With India a major source of high-skill professionals and the U.S. needing to draw on foreign talent to fortify its own science and engineering workforce, both countries have a keen mutual interest in cooperating in the area of human capital, the most critical resource in the dawning global innovation economy. To this end, Washington and New Delhi should conclude a bilateral agreement guaranteeing a set number of temporary work visas for high-skill Indian professionals. The United States has crafted bilateral agreements with a select number of other countries that could serve as a template, including the TN temporary visa program (created via the North American Free Trade Agreement) that exempts qualified Canadian and Mexican professionals from the annual quota on H-1B work permits.

Admittedly, important constituencies in both countries regard the global talent pool as a zero-sum equation.  In the United States, some argue that increased mobility of foreign high-skill workers will displace or depress wages of native professionals. The empirical evidence, however, suggests that greater numbers of talented immigrants actually supports job creation in the United States and that immigrant entrepreneurs complement rather than crowd out native-born counterparts.
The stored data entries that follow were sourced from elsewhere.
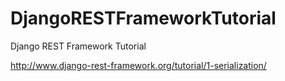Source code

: # DjangoRESTFrameworkTutorial
Django REST Framework Tutorial

http://www.django-rest-framework.org/tutorial/1-serialization/
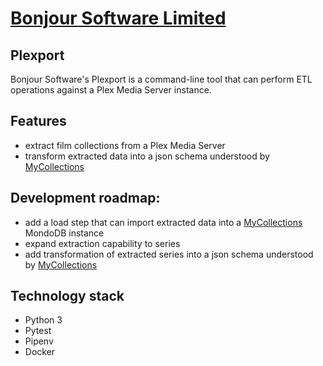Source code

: # [Bonjour Software Limited](https://bonjoursoftware.com/)

## Plexport

Bonjour Software's Plexport is a command-line tool that can perform ETL operations against a Plex Media Server instance.

## Features

* extract film collections from a Plex Media Server
* transform extracted data into a json schema understood by [MyCollections](https://github.com/bonjoursoftware/mycollections)

## Development roadmap:

* add a load step that can import extracted data into a [MyCollections](https://github.com/bonjoursoftware/mycollections) MondoDB instance
* expand extraction capability to series
* add transformation of extracted series into a json schema understood by [MyCollections](https://github.com/bonjoursoftware/mycollections)

## Technology stack

- Python 3
- Pytest
- Pipenv
- Docker
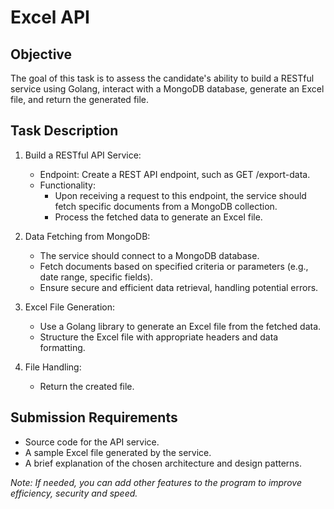 # Excel API

<!-- TODO: add api endpoints guide here -->

## Objective

The goal of this task is to assess the candidate's ability to build a RESTful service using Golang, interact with a MongoDB database, generate an Excel file, and return the generated file.

## Task Description

1. Build a RESTful API Service:

   - Endpoint: Create a REST API endpoint, such as GET /export-data.
   - Functionality:
     - Upon receiving a request to this endpoint, the service should fetch specific documents from a MongoDB collection.
     - Process the fetched data to generate an Excel file.

2. Data Fetching from MongoDB:

   - The service should connect to a MongoDB database.
   - Fetch documents based on specified criteria or parameters (e.g., date range, specific fields).
   - Ensure secure and efficient data retrieval, handling potential errors.

3. Excel File Generation:

   - Use a Golang library to generate an Excel file from the fetched data.
   - Structure the Excel file with appropriate headers and data formatting.

4. File Handling:

   - Return the created file.

## Submission Requirements

- Source code for the API service.
- A sample Excel file generated by the service.
- A brief explanation of the chosen architecture and design patterns.

_Note: If needed, you can add other features to the program to improve efficiency, security and speed._
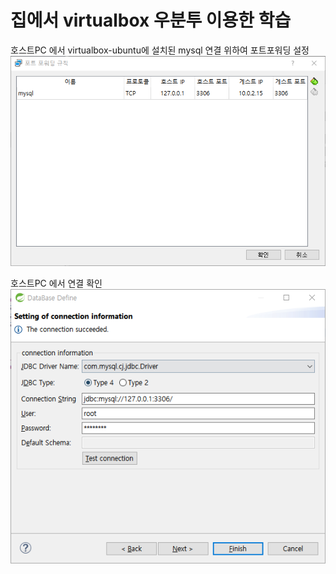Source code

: # 집에서 virtualbox 우분투 이용한 학습

호스트PC 에서 virtualbox-ubuntu에 설치된 mysql 연결 위하여 포트포워딩 설정
![screensh](../img/01.virutalbox_포트포워딩.PNG)

호스트PC 에서 연결 확인
![screensh](../img/02.호스트PC_virtualbox_우분투mysql_연결.PNG)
India likewise would stand to benefit from the increased mobility of its technology professionals. Instead of causing “brain drain,” the global innovation economy is actually generating “brain circulation” or a “brain chain,” in which expatriate talent returns home with acquired capital, skills and knowledge, as well as personal links to transnational entrepreneurial and technological networks. Obviously, some of the high-skill Indians who benefit from the bilateral immigration accord will choose to remain permanently in the United States, though they would in time contribute a significant stream of remittance income and serve an important bridging function between Indian innovators and entrepreneurs and those in other countries.  But others, empowered by new ideas and experiences, will return in time and play a direct role in the nation’s development; indeed, this process is already underway (see here and here).

The United States and India are prime constituents in the brain circulation process. Far from seeing access to the global talent pool as a competitive proposition, the interdependency of their skills base requires them to act in a cooperative, synergistic way. Doing so not only makes sound economic sense for both countries, but would also strengthen the foundation of US-India relations.

* Ironically, as Mr. Obama was uttering these words, the Indian science minister was lamenting that the country’s lack of innovation infrastructure keeps India from producing companies like Google and Blackberry.